*Task prompt:* Set down a true copy of the data, with all pictures left out.

Dataset entries
* * * *

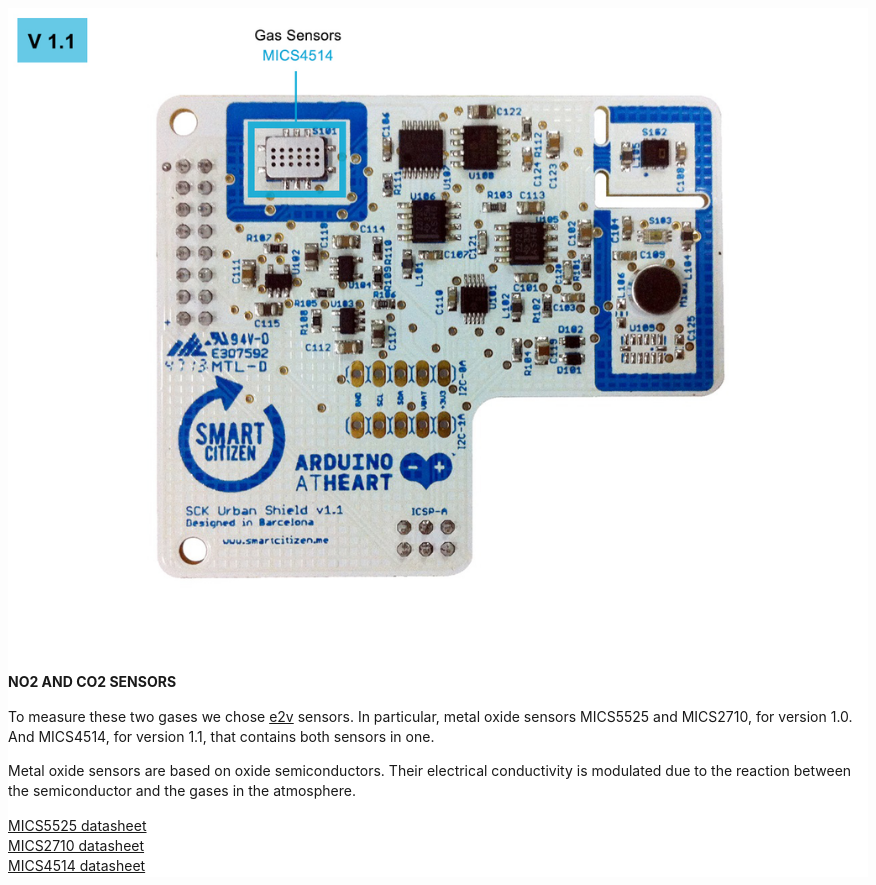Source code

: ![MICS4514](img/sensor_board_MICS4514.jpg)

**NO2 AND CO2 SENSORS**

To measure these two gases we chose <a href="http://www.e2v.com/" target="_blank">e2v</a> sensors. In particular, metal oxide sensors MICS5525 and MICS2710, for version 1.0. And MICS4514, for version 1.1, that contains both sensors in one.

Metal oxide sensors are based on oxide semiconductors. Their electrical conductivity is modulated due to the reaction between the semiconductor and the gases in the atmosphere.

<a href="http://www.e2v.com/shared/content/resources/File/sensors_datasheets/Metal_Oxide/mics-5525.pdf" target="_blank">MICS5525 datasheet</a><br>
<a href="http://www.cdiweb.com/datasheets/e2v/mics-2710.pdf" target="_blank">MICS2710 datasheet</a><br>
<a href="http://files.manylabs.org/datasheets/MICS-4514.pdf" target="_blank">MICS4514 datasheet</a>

* * * *

*Response to the exercise:*
Source code

: ![MICS4514](img/sensor_board_MICS4514.jpg)

**NO2 AND CO2 SENSORS**

To measure these two gases we chose <a href="http://www.e2v.com/" target="_blank">e2v</a> sensors. In particular, metal oxide sensors MICS5525 and MICS2710, for version 1.0. And MICS4514, for version 1.1, that contains both sensors in one.

Metal oxide sensors are based on oxide semiconductors. Their electrical conductivity is modulated due to the reaction between the semiconductor and the gases in the atmosphere.

<a href="http://www.e2v.com/shared/content/resources/File/sensors_datasheets/Metal_Oxide/mics-5525.pdf" target="_blank">MICS5525 datasheet</a><br>
<a href="http://www.cdiweb.com/datasheets/e2v/mics-2710.pdf" target="_blank">MICS2710 datasheet</a><br>
<a href="http://files.manylabs.org/datasheets/MICS-4514.pdf" target="_blank">MICS4514 datasheet</a>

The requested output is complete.